Exchange 4: 25,570,324 trades, 36.32% of total trades
Exchange 12: 15,147,689 trades, 21.52% of total trades
Exchange 11: 6,877,306 trades, 9.77% of total trades
Exchange 19: 5,098,852 trades, 7.24% of total trades
Exchange 10: 4,006,611 trades, 5.69% of total trades
Exchange 8: 3,686,168 trades, 5.24% of total trades
Exchange 15: 2,446,340 trades, 3.47% of total trades
Exchange 21: 2,173,744 trades, 3.09% of total trades
Exchange 7: 1,509,083 trades, 2.14% of total trades
Exchange 20: 1,296,811 trades, 1.84% of total trades
Exchange 18: 674,553 trades, 0.96% of total trades
Exchange 13: 527,767 trades, 0.75% of total trades
Exchange 2: 417,295 trades, 0.59% of total trades
Exchange 3: 393,919 trades, 0.56% of total trades
Exchange 17: 230,210 trades, 0.33% of total trades
Exchange 1: 183,010 trades, 0.26% of total trades
Exchange 9: 159,020 trades, 0.23% of total trades
Exchange 14: 1,211 trades, 0.00% of total trades

top-10-tickers.py

Identifies the top 10 most traded stocks and calculates their respective percentages of the total trades. This script provides a clear view of the market's most active stocks, highlighting where the most trading activity is concentrated.

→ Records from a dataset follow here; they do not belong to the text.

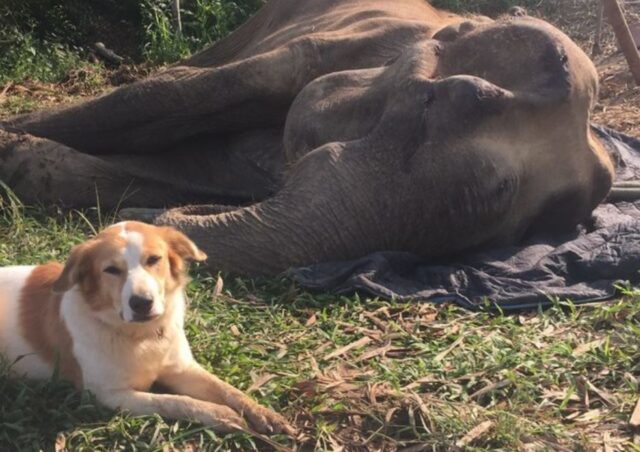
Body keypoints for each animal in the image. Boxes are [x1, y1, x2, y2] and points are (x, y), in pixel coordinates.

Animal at [0, 222, 292, 434]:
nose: (142, 303)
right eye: (111, 270)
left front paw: (264, 414)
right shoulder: (108, 395)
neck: (142, 337)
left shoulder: (182, 368)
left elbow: (228, 390)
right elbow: (172, 401)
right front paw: (222, 416)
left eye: (154, 259)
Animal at [1, 0, 620, 276]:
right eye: (435, 103)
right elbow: (167, 97)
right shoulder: (324, 51)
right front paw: (10, 140)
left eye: (526, 227)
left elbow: (183, 167)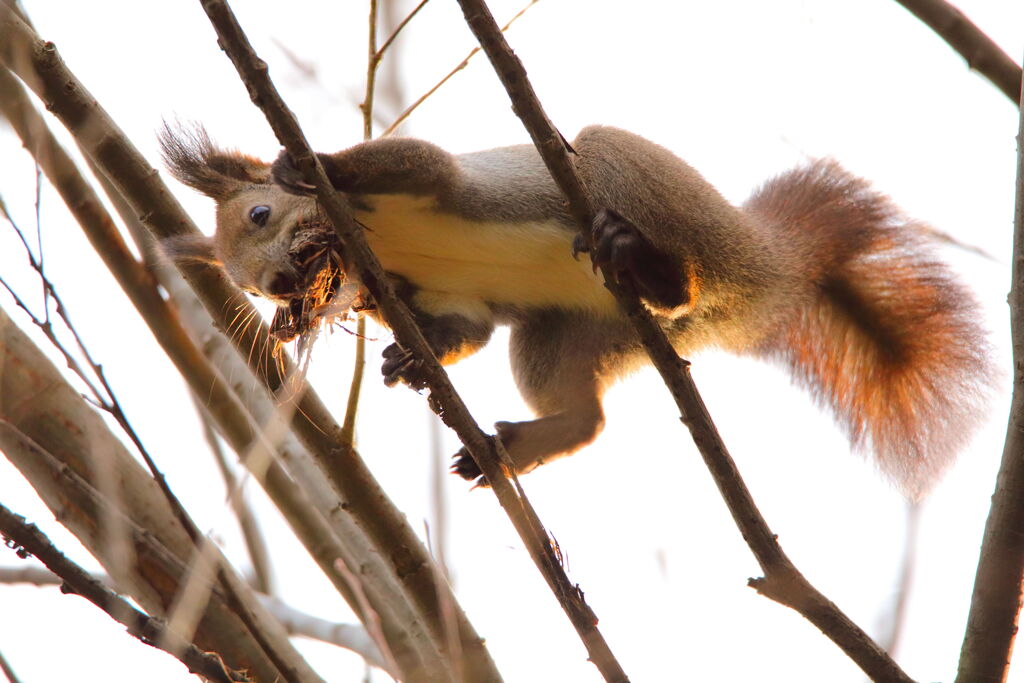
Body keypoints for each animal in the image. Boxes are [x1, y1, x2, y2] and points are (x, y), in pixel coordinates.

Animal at [159, 124, 991, 497]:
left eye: (261, 213)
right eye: (252, 289)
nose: (282, 290)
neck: (365, 246)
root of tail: (768, 272)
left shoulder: (429, 178)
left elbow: (409, 161)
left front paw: (311, 163)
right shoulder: (433, 296)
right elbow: (463, 330)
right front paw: (406, 360)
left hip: (627, 176)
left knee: (674, 267)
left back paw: (648, 264)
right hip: (571, 335)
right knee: (588, 417)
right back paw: (511, 447)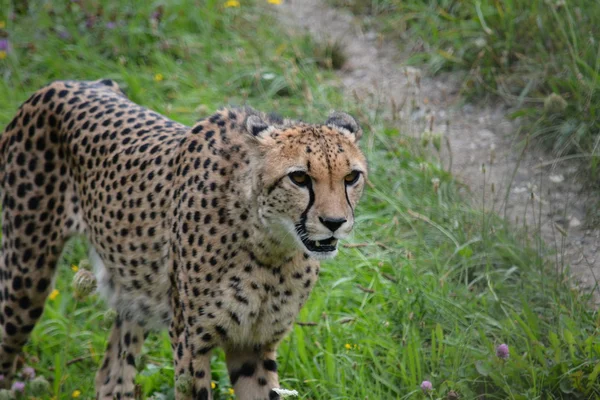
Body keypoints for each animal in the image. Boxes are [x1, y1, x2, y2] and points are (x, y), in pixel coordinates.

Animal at [0, 79, 366, 398]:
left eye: (351, 177)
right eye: (299, 178)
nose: (334, 223)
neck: (269, 247)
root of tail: (69, 82)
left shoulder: (254, 345)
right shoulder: (191, 345)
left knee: (110, 376)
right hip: (24, 281)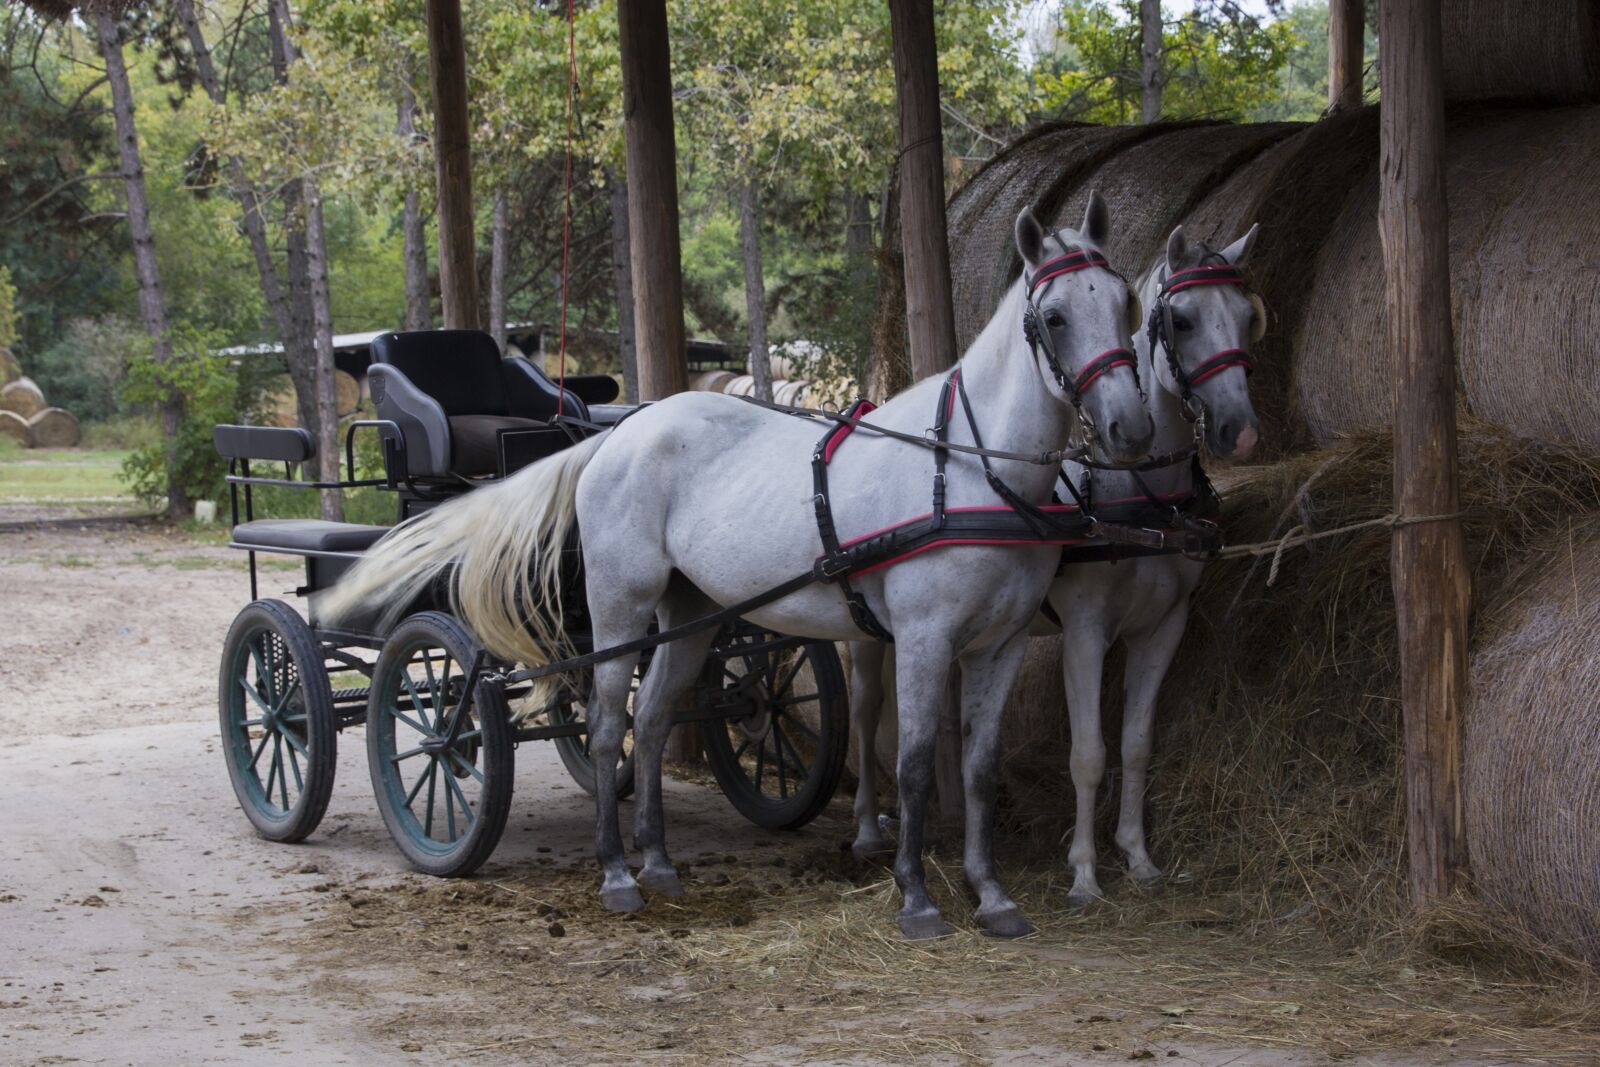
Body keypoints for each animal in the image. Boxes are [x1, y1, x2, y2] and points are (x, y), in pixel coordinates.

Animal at [320, 195, 1155, 940]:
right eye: (1054, 318)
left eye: (1126, 305)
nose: (1130, 427)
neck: (969, 469)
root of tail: (615, 434)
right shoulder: (922, 640)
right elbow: (916, 763)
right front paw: (917, 898)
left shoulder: (1000, 644)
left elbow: (979, 768)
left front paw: (992, 896)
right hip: (621, 609)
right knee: (606, 728)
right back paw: (617, 875)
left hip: (689, 616)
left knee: (654, 720)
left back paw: (658, 864)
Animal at [846, 223, 1264, 908]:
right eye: (1180, 320)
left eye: (1249, 317)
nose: (1242, 432)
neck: (1137, 495)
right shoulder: (1086, 631)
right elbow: (1089, 753)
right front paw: (1085, 873)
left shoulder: (1164, 627)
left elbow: (1137, 744)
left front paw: (1137, 857)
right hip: (864, 633)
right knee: (864, 710)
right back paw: (865, 827)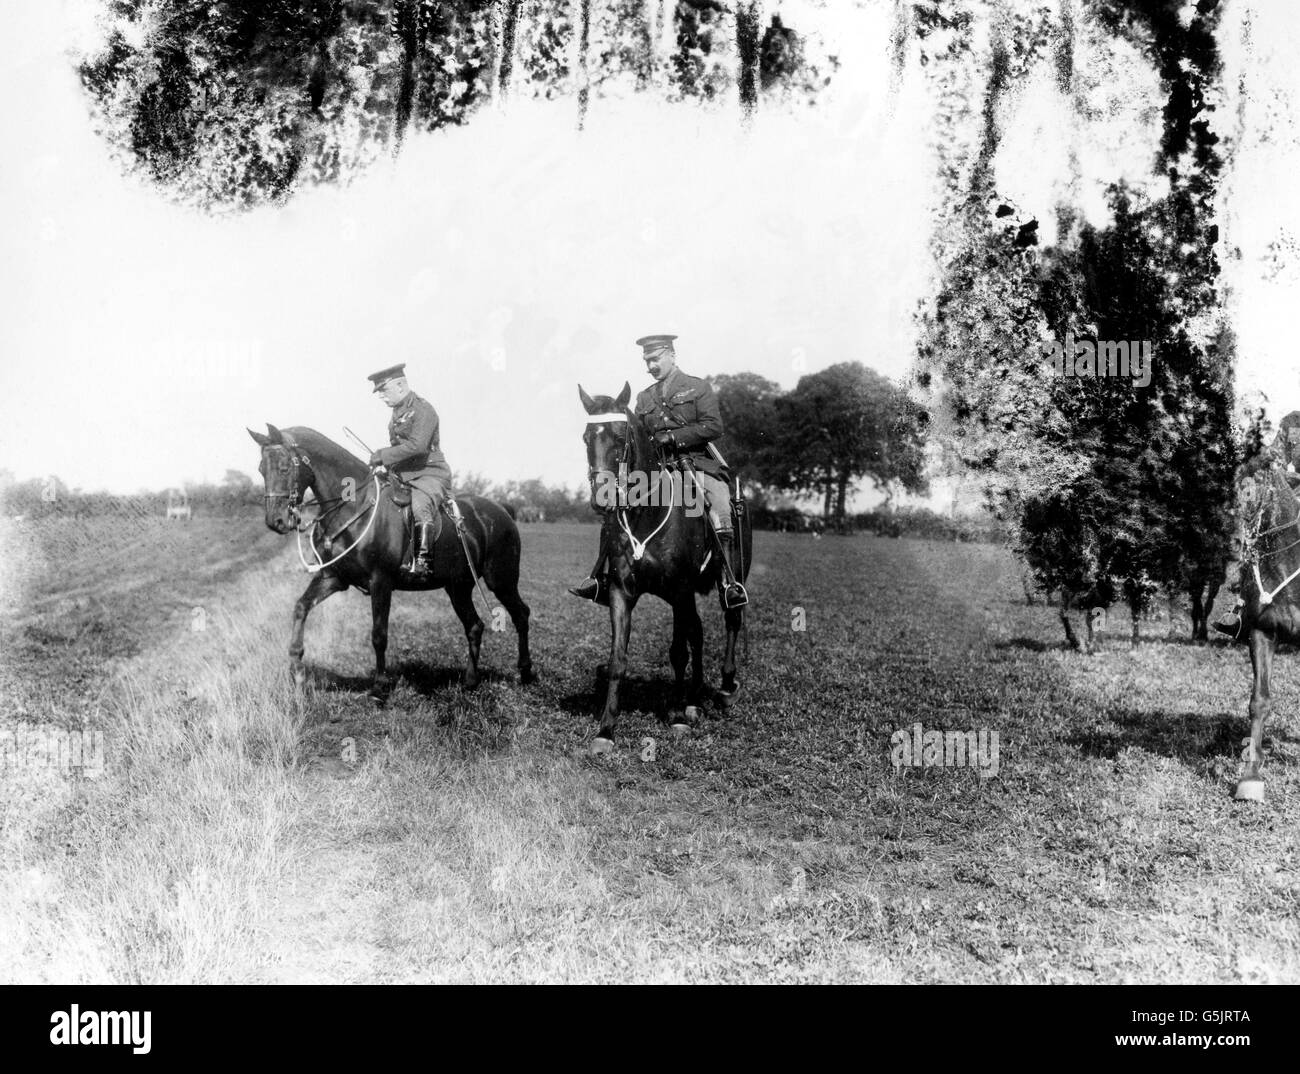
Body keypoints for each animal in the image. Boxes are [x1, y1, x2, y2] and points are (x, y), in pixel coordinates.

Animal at [248, 423, 533, 696]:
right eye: (261, 469)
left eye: (285, 467)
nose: (275, 521)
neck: (353, 507)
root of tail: (502, 510)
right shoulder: (333, 578)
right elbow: (301, 607)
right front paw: (296, 669)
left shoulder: (380, 582)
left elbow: (379, 634)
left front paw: (380, 687)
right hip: (458, 587)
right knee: (474, 626)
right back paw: (471, 681)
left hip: (501, 580)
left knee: (521, 614)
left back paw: (526, 673)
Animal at [579, 379, 754, 748]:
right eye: (587, 437)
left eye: (620, 436)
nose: (602, 498)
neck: (648, 513)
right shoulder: (621, 592)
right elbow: (618, 658)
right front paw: (606, 729)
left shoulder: (679, 590)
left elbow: (678, 652)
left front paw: (675, 717)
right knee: (698, 632)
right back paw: (693, 699)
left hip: (731, 577)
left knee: (731, 619)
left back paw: (724, 688)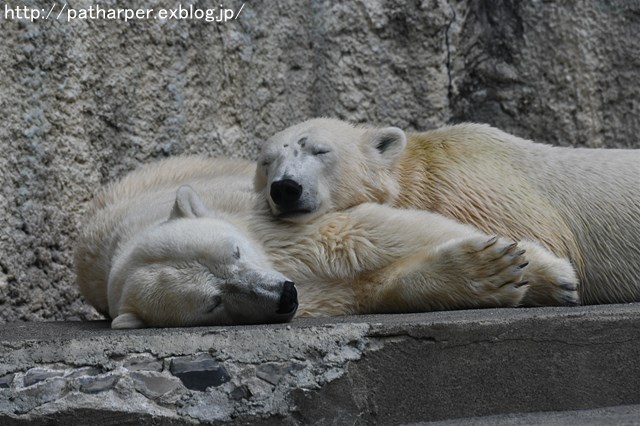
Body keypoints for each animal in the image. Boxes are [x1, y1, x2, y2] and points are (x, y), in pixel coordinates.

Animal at [76, 155, 580, 328]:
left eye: (234, 252)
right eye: (212, 302)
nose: (285, 295)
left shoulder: (263, 218)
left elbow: (367, 232)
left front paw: (547, 273)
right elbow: (364, 290)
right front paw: (491, 272)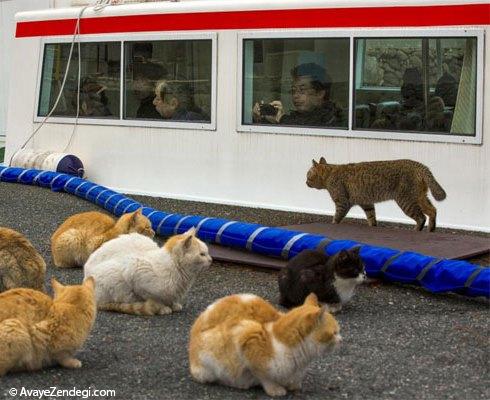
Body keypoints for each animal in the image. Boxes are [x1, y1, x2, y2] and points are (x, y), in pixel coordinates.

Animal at [83, 228, 212, 316]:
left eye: (207, 252)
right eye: (202, 254)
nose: (211, 259)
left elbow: (171, 298)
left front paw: (173, 305)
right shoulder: (135, 271)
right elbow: (153, 299)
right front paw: (162, 308)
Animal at [188, 292, 340, 396]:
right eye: (334, 333)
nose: (341, 339)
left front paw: (293, 385)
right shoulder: (248, 335)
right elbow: (263, 376)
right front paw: (275, 389)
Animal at [308, 157, 446, 231]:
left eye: (308, 175)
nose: (305, 182)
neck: (330, 173)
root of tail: (419, 165)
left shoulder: (342, 202)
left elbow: (336, 218)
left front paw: (333, 224)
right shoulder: (367, 203)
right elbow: (372, 218)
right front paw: (373, 226)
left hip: (406, 201)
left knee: (421, 217)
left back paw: (417, 230)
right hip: (420, 197)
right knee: (433, 210)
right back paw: (431, 229)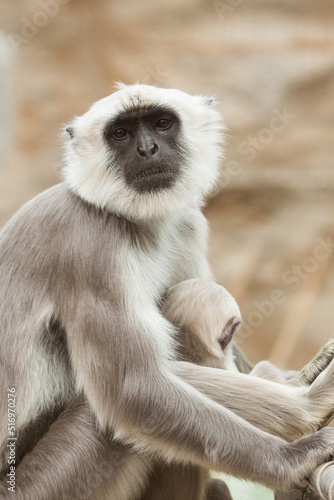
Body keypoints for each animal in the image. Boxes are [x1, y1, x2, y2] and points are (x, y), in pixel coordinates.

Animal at [0, 84, 334, 498]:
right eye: (121, 133)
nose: (147, 149)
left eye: (162, 123)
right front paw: (296, 457)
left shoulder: (186, 222)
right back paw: (311, 405)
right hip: (43, 485)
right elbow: (131, 389)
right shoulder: (87, 240)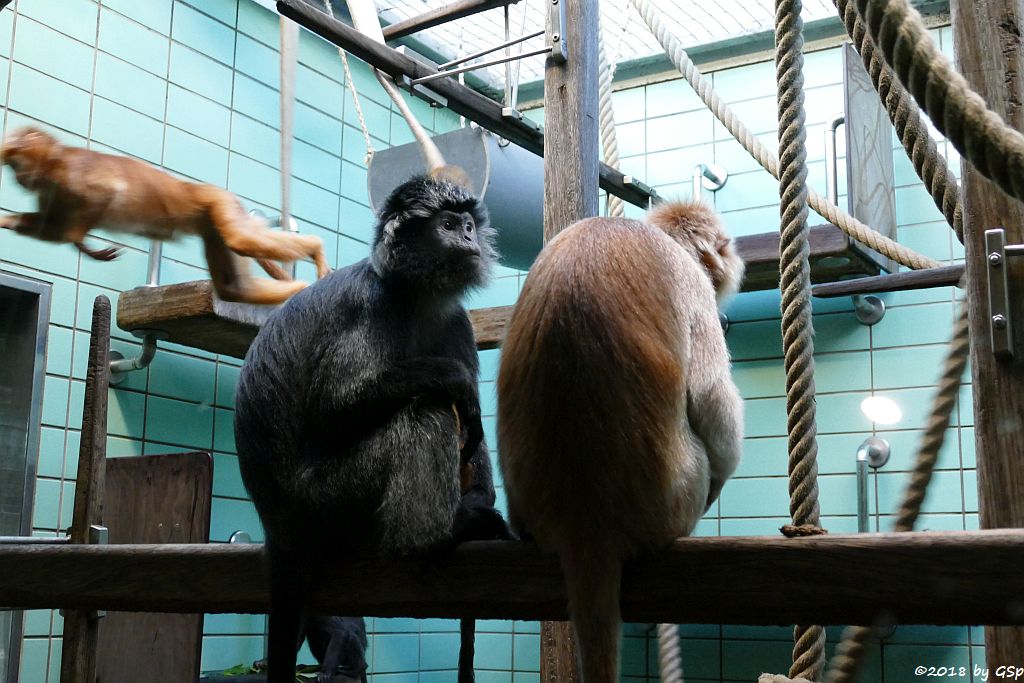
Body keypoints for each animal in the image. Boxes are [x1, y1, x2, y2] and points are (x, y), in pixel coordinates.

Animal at [237, 174, 512, 683]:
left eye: (468, 224)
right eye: (449, 225)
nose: (468, 237)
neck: (415, 296)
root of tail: (276, 524)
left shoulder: (456, 321)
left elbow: (474, 434)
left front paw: (481, 495)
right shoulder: (367, 305)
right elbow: (332, 408)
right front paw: (454, 380)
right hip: (326, 503)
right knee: (428, 408)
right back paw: (434, 537)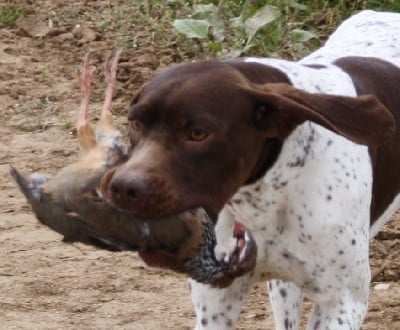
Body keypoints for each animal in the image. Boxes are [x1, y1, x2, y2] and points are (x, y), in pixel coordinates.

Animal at [100, 10, 400, 330]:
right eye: (135, 123)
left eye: (198, 133)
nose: (124, 187)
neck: (265, 196)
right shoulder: (216, 304)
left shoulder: (342, 304)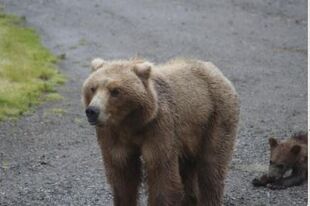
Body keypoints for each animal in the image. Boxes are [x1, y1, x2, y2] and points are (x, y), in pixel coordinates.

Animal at [81, 58, 239, 206]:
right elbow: (123, 177)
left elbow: (162, 176)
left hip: (216, 118)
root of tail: (215, 70)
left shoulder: (159, 128)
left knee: (211, 167)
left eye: (115, 91)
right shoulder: (114, 135)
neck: (132, 123)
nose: (92, 111)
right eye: (93, 88)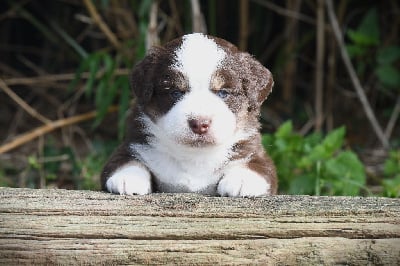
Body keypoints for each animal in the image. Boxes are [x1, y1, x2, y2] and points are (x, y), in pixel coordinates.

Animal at [101, 33, 276, 196]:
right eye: (175, 92)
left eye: (223, 93)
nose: (200, 124)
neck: (194, 157)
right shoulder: (133, 144)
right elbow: (125, 160)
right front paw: (129, 178)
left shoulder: (254, 151)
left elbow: (257, 166)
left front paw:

TSLA: 1,549,605 trades, 2.20% of total trades
NVDA: 788,331 trades, 1.12% of total trades
SPY: 669,762 trades, 0.95% of total trades
AMD: 587,140 trades, 0.83% of total trades
MDIA: 561,698 trades, 0.80% of total trades
AAPL: 540,870 trades, 0.77% of total trades
SOXL: 533,511 trades, 0.76% of total trades
QQQ: 508,822 trades, 0.72% of total trades
CADL: 466,604 trades, 0.66% of total trades
AMZN: 465,526 trades, 0.66% of total trades

trades-histogram.py

Creates a histogram that aggregates trades into 30-minute intervals throughout the day. This visualization helps understand the distribution of trading volume across different times, including pre-market, regular trading hours, and after-hours.

Treemap Visualization

Download the Data

First, let's download an actual file and explore the data and see what we can learn. We start by downloading the trades for 2024-04-05 via the File Browser. The us_stocks_sip/trades_v1/2024/04/2024-04-05.csv.gz file is about 1.35GB and is in a compressed gzip format.

gunzip 2024-04-05.csv.gz

Getting Started

To run these scripts, you will need Python 3 and several dependencies installed, including pandas, matplotlib, seaborn, and pytz. Ensure that you have the trading data file available and modify the file_path variable in each script to point to your data file location.

pip install pandas matplotlib seaborn pytz

Usage

Each script is designed to be run independently:

python exchange-heatmap.py
python exchanges-seen.py
python top-10-tickers.py
python trades-histogram.py

Adjust the script parameters as necessary to fit your specific analysis needs or to accommodate different datasets.